Objectives
We sought to assess plaque modification and stent expansion following orbital atherectomy (OA) for calcified lesions using optical coherence tomography (OCT).
Background
The efficacy of OA for treating calcified lesions is not well studied, especially using intravascular imaging in vivo.
Methods
OCT was performed preprocedure, post‐OA, and post‐stent (n = 58). Calcium modification after OA was defined as a round, concave, polished calcium surface. Calcium fracture was complete discontinuity of calcium.
Results
Comparing pre‐ vs post‐OA OCT (n = 29), calcium area was significantly decreased post‐OA (from 3.4 mm2 [2.4–4.7] to 2.9 mm2 [1.9–3.9], P < 0.001).
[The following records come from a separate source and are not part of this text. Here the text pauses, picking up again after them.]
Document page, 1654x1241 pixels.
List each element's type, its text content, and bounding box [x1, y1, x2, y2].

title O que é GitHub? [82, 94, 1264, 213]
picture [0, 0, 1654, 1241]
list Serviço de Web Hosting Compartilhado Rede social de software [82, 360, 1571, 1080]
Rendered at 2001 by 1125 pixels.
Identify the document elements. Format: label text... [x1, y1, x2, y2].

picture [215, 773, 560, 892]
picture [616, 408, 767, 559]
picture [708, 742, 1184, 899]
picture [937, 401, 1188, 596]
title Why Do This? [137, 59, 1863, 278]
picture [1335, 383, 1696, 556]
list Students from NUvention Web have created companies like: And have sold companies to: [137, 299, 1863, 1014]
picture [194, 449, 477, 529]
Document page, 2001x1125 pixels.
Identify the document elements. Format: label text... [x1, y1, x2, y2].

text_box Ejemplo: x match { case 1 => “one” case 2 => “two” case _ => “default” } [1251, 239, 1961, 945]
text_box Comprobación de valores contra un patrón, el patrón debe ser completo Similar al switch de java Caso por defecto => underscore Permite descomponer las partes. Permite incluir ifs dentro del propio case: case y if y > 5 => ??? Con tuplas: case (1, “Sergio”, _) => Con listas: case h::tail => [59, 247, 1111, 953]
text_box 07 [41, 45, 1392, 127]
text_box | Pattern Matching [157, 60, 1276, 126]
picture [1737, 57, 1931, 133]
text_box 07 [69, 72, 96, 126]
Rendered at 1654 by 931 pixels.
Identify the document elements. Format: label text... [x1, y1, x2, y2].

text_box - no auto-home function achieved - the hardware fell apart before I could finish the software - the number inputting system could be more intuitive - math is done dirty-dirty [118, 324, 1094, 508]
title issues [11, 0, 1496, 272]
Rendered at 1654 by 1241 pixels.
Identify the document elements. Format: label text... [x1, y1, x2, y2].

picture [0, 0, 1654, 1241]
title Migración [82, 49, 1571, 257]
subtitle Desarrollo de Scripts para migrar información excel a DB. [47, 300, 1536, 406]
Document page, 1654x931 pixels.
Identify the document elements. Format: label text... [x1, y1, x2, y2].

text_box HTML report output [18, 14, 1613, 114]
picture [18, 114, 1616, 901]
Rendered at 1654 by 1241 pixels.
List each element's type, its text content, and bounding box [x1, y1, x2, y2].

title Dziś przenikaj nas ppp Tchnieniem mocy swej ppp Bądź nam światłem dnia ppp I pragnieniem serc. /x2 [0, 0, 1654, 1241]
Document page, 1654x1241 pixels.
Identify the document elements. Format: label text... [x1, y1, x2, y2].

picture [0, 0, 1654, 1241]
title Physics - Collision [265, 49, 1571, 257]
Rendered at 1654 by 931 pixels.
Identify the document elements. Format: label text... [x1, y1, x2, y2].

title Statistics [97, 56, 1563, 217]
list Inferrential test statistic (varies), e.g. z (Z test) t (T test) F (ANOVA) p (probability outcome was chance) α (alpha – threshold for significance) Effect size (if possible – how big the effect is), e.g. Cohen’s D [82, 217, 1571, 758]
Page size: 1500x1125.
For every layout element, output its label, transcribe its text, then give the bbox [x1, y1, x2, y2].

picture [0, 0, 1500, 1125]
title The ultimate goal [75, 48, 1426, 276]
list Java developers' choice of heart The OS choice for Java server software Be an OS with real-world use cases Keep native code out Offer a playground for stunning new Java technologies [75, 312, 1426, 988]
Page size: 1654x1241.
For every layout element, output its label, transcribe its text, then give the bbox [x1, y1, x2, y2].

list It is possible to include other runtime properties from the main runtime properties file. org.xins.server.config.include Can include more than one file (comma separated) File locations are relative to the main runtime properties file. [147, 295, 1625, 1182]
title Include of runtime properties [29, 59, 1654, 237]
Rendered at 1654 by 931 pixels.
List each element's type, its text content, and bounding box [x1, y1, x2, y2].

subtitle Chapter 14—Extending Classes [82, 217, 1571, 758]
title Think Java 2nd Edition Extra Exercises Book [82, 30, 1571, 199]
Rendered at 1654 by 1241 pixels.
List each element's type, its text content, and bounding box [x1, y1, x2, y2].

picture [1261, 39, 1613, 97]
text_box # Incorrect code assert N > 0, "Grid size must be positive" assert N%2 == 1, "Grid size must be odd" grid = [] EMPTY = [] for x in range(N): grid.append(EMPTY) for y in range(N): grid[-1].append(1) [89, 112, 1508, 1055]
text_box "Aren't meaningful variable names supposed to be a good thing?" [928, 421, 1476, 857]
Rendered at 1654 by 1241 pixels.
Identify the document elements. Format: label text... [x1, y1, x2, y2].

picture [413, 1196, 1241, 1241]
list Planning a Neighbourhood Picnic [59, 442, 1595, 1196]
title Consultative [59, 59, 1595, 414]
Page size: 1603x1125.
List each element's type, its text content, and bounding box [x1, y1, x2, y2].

Poststent percent calcium fracture (calcium fracture length/calcium length) correlated with post‐OA percent calcium modification (calcium modification length/calcium length) (r = 0.31, P = 0.01). Among 75 calcium fractures in 35 lesions, maximum calcium thickness at the fracture site was greater with vs without calcium modification (0.58 mm [0.50–0.66] vs 0.45 mm [0.38–0.52], P = 0.003). Final optimal stent expansion, defined as minimum stent area ≥6.1 mm2 or stent expansion ≥90% (medians of this cohort) at the maximum calcium angle site, was observed in 41 lesions. Larger post‐OA lumen area (odds ratio 2.64; 95% CI 1.21–5.76; P = 0.02) and the presence of calcium fracture (odds ratio 6.77; 95% CI 1.25–36.6; P = 0.03) were independent predictors for optimal stent expansion.
Conclusions
Calcium modification by OA facilitates poststent calcium fracture even in thick calcium. Greater calcium modification correlated with greater calcium fracture, in turn resulting in better stent expansion.